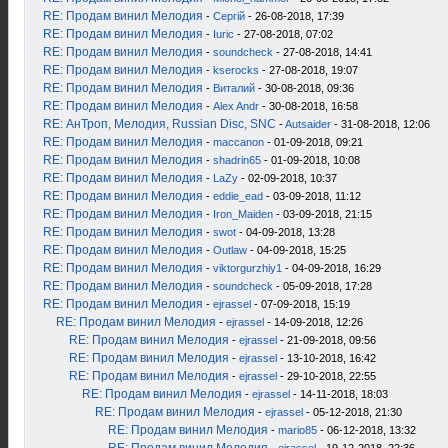
RE: Продам винил Мелодия
-
Сергій
- 26-08-2018, 17:39
RE: Продам винил Мелодия
-
Iuric
- 27-08-2018, 07:02
RE: Продам винил Мелодия
-
soundcheck
- 27-08-2018, 14:41
RE: Продам винил Мелодия
-
kserocks
- 27-08-2018, 19:07
RE: Продам винил Мелодия
-
Виталий
- 30-08-2018, 09:36
RE: Продам винил Мелодия
-
Alex Andr
- 30-08-2018, 16:58
RE: АнТроп, Мелодия, Russian Disc, SNC
-
Autsaider
- 31-08-2018, 12:06
RE: Продам винил Мелодия
-
maccanon
- 01-09-2018, 09:21
RE: Продам винил Мелодия
-
shadrin65
- 01-09-2018, 10:08
RE: Продам винил Мелодия
-
LaZy
- 02-09-2018, 10:37
RE: Продам винил Мелодия
-
eddie_ead
- 03-09-2018, 11:12
RE: Продам винил Мелодия
-
Iron_Maiden
- 03-09-2018, 21:15
RE: Продам винил Мелодия
-
swot
- 04-09-2018, 13:28
RE: Продам винил Мелодия
-
Outlaw
- 04-09-2018, 15:25
RE: Продам винил Мелодия
-
viktorgurzhiy1
- 04-09-2018, 16:29
RE: Продам винил Мелодия
-
soundcheck
- 05-09-2018, 17:28
RE: Продам винил Мелодия
-
ejrassel
- 07-09-2018, 15:19
RE: Продам винил Мелодия
-
ejrassel
- 14-09-2018, 12:26
RE: Продам винил Мелодия
-
ejrassel
- 21-09-2018, 09:56
RE: Продам винил Мелодия
-
ejrassel
- 13-10-2018, 16:42
RE: Продам винил Мелодия
-
ejrassel
- 29-10-2018, 22:55
RE: Продам винил Мелодия
-
ejrassel
- 14-11-2018, 18:03
RE: Продам винил Мелодия
-
ejrassel
- 05-12-2018, 21:30
RE: Продам винил Мелодия
-
mario85
- 06-12-2018, 13:32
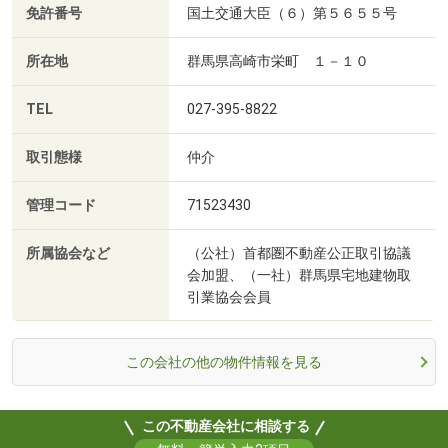
免許番号
国土交通大臣（６）第５６５５号
所在地
群馬県高崎市栄町 １－１０
TEL
027-395-8822
取引態様
仲介
管理コード
71523430
所属協会など
（公社）首都圏不動産公正取引協議
会加盟、（一社）群馬県宅地建物取
引業協会会員
この会社の他の物件情報を見る
この不動産会社に相談する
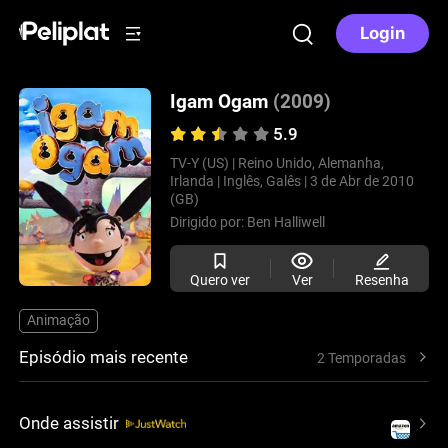
Login
Igam Ogam
(2009)
5.9
TV-Y (US) |
Reino Unido, Alemanha,
Irlanda |
Inglês, Galês |
3 de Abr de 2010
(GB)
Dirigido por:
Ben Halliwell
Quero ver
Ver
Resenha
Animação
Episódio mais recente
2 Temporadas
Onde assistir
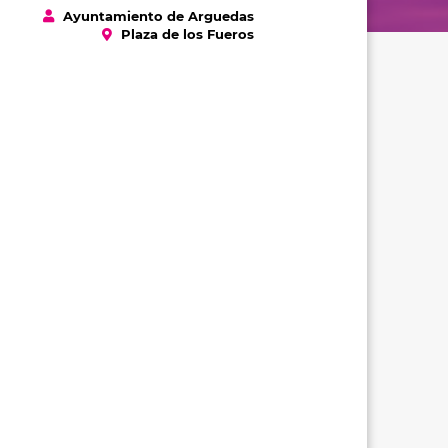
Ayuntamiento de Arguedas
Plaza de los Fueros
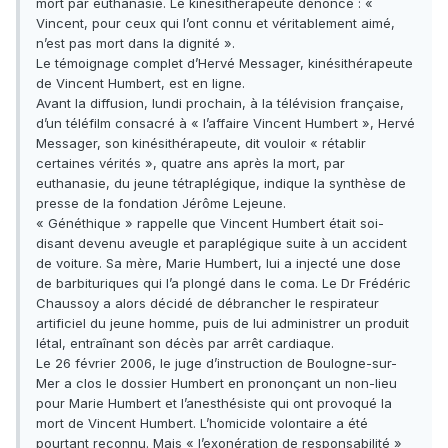
mort par euthanasie. Le kinésithérapeute dénonce : «
Vincent, pour ceux qui l’ont connu et véritablement aimé,
n’est pas mort dans la dignité ».
Le témoignage complet d’Hervé Messager, kinésithérapeute
de Vincent Humbert, est en ligne.
Avant la diffusion, lundi prochain, à la télévision française,
d’un téléfilm consacré à « l’affaire Vincent Humbert », Hervé
Messager, son kinésithérapeute, dit vouloir « rétablir
certaines vérités », quatre ans après la mort, par
euthanasie, du jeune tétraplégique, indique la synthèse de
presse de la fondation Jérôme Lejeune.
« Généthique » rappelle que Vincent Humbert était soi-
disant devenu aveugle et paraplégique suite à un accident
de voiture. Sa mère, Marie Humbert, lui a injecté une dose
de barbituriques qui l’a plongé dans le coma. Le Dr Frédéric
Chaussoy a alors décidé de débrancher le respirateur
artificiel du jeune homme, puis de lui administrer un produit
létal, entraînant son décès par arrêt cardiaque.
Le 26 février 2006, le juge d’instruction de Boulogne-sur-
Mer a clos le dossier Humbert en prononçant un non-lieu
pour Marie Humbert et l’anesthésiste qui ont provoqué la
mort de Vincent Humbert. L’homicide volontaire a été
pourtant reconnu. Mais « l’exonération de responsabilité »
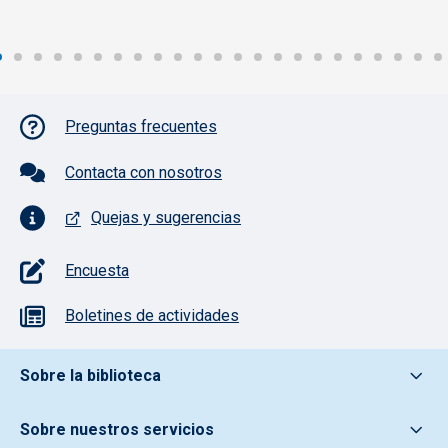
Pie de página con iconos
Preguntas frecuentes
Contacta con nosotros
Quejas y sugerencias
Encuesta
Boletines de actividades
Pie de pagina información
Sobre la biblioteca
Sobre nuestros servicios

#####

* _EXERCISE AIM_: Please copy the listing's lines word for word. Start with the line that contains "Pie de página con iconos", and include every line through the end of the listing.

* _TASK RESULT_:
Pie de página con iconos
Preguntas frecuentes
Contacta con nosotros
Quejas y sugerencias
Encuesta
Boletines de actividades
Pie de pagina información
Sobre la biblioteca
Sobre nuestros servicios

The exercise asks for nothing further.